The entries below hold a line with "wrist: (237, 383)" and a line with "thumb ip: (1273, 684)". Return those lines and all that lie between them, exactly and only.

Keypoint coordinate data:
▼

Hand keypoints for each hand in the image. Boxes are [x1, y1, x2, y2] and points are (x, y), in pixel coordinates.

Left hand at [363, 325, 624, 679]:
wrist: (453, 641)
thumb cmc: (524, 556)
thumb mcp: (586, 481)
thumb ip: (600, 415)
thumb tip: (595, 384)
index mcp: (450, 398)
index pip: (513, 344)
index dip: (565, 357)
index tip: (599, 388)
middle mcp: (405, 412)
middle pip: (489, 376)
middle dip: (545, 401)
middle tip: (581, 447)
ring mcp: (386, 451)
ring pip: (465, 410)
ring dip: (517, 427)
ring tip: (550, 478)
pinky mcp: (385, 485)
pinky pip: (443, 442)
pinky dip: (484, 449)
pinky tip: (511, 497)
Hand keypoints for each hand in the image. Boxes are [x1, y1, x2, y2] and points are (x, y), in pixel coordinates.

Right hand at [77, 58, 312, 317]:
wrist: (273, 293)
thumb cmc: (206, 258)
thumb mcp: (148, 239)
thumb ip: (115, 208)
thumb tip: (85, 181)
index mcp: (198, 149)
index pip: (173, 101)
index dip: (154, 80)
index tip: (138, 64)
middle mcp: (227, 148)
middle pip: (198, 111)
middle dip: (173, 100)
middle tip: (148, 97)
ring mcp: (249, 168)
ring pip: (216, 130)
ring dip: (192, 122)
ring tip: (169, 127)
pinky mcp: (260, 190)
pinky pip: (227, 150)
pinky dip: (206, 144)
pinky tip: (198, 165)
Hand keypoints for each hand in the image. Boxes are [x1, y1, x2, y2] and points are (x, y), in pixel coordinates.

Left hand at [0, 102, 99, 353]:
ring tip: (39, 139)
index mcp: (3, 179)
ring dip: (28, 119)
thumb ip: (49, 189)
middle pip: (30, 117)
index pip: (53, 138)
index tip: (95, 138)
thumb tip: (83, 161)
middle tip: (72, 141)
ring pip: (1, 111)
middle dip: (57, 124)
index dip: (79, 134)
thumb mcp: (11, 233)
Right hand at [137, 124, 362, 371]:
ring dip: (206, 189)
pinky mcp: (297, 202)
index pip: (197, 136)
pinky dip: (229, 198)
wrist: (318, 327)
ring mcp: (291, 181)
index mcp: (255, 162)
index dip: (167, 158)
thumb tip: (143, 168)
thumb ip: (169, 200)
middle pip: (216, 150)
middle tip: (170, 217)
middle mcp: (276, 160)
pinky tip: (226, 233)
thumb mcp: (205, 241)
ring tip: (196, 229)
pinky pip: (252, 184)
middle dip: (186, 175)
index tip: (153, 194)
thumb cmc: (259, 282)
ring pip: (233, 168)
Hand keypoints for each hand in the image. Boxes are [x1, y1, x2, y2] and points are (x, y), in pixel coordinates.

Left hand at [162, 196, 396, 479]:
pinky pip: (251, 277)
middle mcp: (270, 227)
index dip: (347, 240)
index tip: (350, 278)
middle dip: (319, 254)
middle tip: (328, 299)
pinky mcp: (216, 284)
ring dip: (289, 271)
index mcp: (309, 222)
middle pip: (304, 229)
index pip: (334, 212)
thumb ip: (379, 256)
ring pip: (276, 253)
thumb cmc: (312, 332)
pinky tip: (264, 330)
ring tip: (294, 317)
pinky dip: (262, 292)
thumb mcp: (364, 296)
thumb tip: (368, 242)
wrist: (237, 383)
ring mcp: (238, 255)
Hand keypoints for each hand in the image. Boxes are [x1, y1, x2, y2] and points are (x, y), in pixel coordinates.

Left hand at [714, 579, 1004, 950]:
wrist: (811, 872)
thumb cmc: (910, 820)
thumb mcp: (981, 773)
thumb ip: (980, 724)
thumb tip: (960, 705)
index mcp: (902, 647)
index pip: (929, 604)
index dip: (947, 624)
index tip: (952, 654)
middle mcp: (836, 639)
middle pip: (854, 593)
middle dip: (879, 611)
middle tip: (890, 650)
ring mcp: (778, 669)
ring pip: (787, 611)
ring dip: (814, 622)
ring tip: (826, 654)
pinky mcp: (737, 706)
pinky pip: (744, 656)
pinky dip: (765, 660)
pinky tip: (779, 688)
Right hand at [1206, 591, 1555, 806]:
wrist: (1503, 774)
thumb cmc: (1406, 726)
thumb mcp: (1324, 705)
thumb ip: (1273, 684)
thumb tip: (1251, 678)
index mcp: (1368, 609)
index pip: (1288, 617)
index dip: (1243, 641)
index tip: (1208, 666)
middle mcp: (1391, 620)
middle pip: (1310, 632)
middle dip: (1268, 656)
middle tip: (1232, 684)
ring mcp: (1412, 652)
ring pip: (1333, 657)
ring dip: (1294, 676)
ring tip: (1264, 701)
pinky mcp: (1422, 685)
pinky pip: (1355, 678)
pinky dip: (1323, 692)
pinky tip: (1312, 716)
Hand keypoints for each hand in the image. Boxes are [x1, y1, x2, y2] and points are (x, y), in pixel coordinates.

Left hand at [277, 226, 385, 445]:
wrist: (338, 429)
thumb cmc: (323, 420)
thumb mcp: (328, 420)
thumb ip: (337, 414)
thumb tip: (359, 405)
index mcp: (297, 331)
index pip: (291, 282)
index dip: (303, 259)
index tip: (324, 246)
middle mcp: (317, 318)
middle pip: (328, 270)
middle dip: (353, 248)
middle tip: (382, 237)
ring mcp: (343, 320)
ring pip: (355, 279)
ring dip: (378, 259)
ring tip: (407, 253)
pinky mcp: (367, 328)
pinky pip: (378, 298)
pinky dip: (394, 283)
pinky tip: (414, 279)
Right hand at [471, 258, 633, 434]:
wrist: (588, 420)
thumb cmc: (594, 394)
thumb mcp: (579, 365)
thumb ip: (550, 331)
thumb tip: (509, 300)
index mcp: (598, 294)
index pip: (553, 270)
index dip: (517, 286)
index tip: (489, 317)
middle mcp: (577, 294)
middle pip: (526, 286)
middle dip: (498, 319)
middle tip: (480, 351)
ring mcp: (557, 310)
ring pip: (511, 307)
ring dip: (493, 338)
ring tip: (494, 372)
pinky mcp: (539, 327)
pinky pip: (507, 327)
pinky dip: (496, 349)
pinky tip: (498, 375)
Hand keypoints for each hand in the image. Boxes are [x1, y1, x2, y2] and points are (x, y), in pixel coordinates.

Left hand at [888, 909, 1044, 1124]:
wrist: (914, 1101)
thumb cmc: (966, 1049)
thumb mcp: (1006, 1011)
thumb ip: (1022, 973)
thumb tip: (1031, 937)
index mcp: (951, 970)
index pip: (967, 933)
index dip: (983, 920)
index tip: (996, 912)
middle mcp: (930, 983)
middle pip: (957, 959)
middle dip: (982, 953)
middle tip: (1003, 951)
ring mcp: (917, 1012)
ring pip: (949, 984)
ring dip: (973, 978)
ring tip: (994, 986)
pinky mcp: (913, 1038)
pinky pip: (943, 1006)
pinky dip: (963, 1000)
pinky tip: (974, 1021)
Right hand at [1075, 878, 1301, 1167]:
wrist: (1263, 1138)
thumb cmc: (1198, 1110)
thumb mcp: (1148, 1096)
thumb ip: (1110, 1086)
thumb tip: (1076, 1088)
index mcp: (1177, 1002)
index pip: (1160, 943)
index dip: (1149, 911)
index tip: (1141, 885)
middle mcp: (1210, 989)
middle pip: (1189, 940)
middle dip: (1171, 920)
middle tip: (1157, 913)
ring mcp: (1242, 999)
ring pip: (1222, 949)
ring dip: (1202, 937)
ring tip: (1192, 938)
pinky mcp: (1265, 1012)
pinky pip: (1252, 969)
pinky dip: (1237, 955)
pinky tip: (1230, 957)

▲

TASK RESPONSE »
wrist: (237, 383)
ring mcp: (238, 255)
Hand keypoints for each hand in the image. Boxes are [x1, y1, x2, y2] and points are (x, y), in pixel coordinates.

Left hand at [714, 579, 1004, 950]:
wrist: (811, 872)
thumb cmc: (910, 820)
thumb mcp: (981, 773)
thumb ip: (980, 724)
thumb tip: (960, 705)
index mcp: (902, 647)
index pip: (929, 604)
index dip: (947, 624)
index tip: (952, 654)
middle mcp: (836, 639)
middle pip: (854, 593)
middle dip: (879, 611)
middle tip: (890, 650)
ring mcp: (778, 669)
ring pip: (787, 611)
ring dip: (814, 622)
ring tip: (826, 654)
pinky mcp: (737, 706)
pinky pip: (744, 656)
pinky dip: (765, 660)
pinky tip: (779, 688)
Right hand at [1206, 591, 1555, 806]:
wrist: (1503, 774)
thumb cmc: (1406, 726)
thumb mcp: (1324, 705)
thumb ip: (1273, 684)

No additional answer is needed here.